## Exercise aim
Working through the lines below, return each one that holds "still".

## Source records
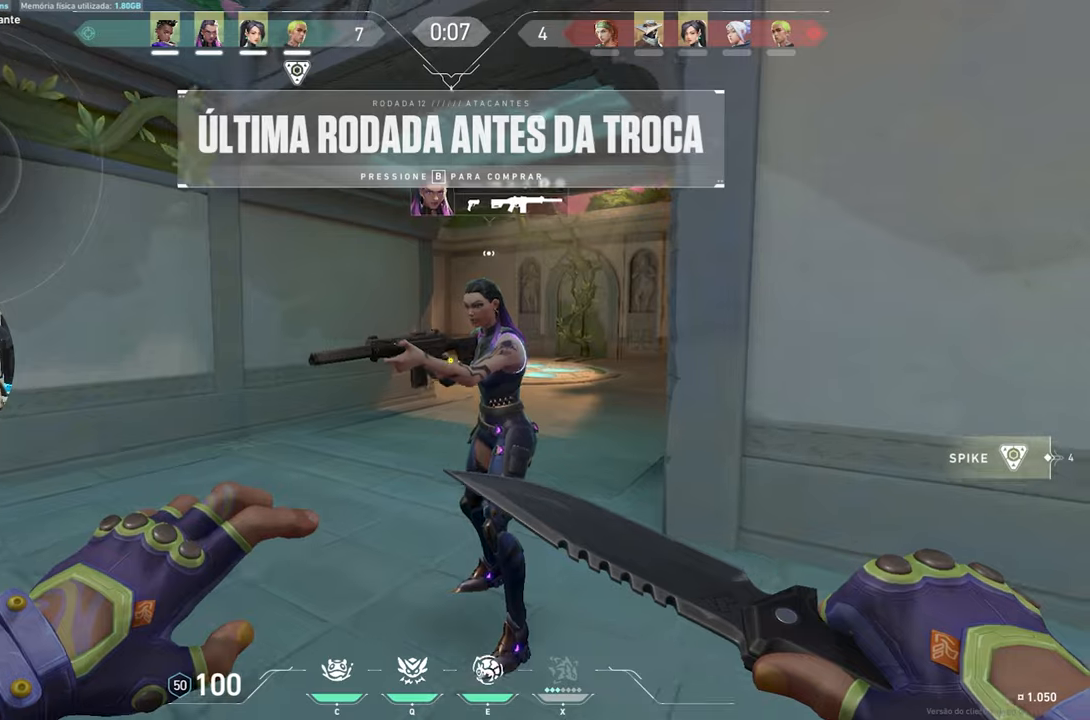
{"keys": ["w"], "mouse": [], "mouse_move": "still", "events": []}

==

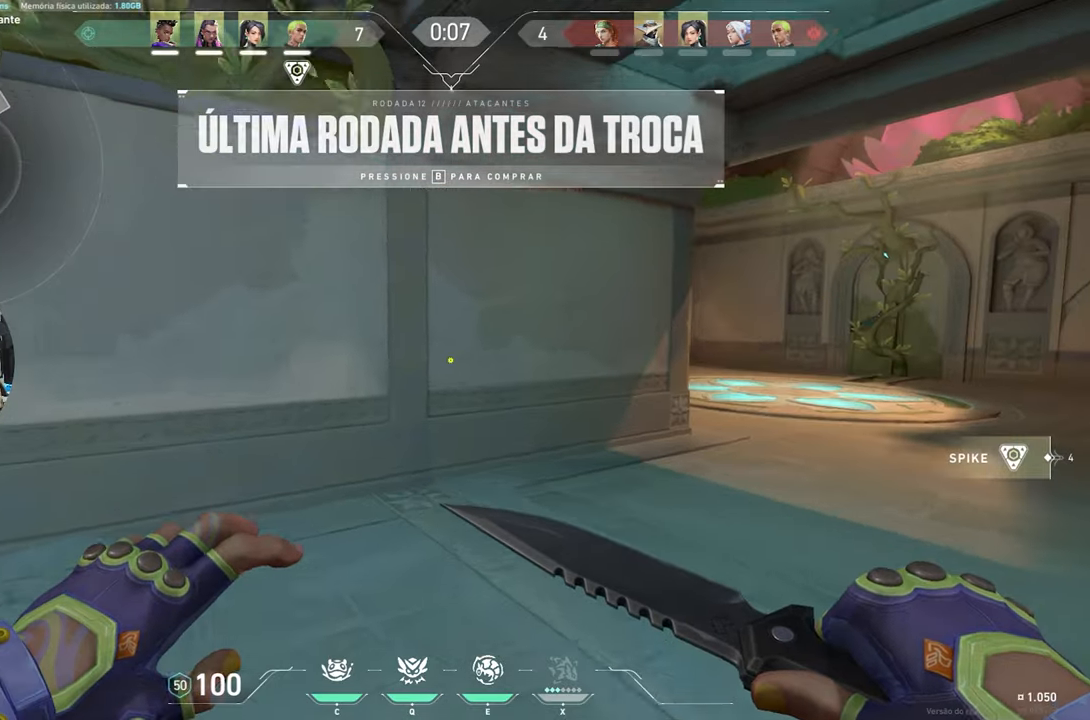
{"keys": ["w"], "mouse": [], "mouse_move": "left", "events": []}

--

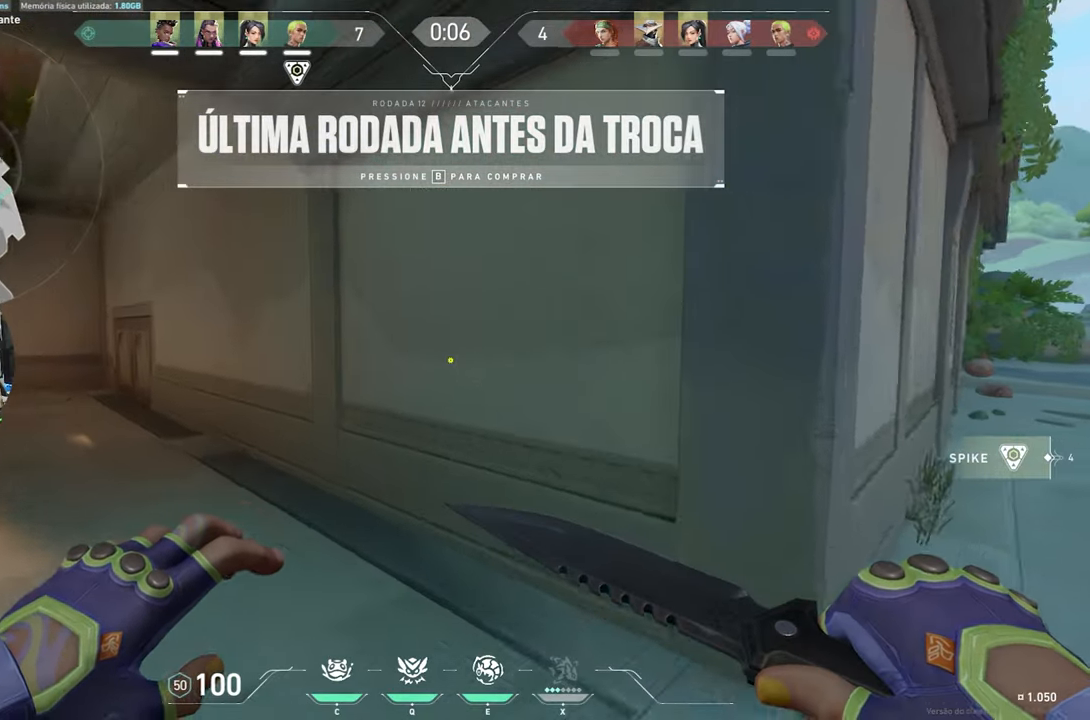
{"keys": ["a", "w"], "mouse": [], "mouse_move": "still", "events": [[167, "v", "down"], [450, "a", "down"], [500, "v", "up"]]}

## Solution for this task
{"keys": ["w"], "mouse": [], "mouse_move": "still", "events": []}
{"keys": ["a", "w"], "mouse": [], "mouse_move": "still", "events": [[167, "v", "down"], [450, "a", "down"], [500, "v", "up"]]}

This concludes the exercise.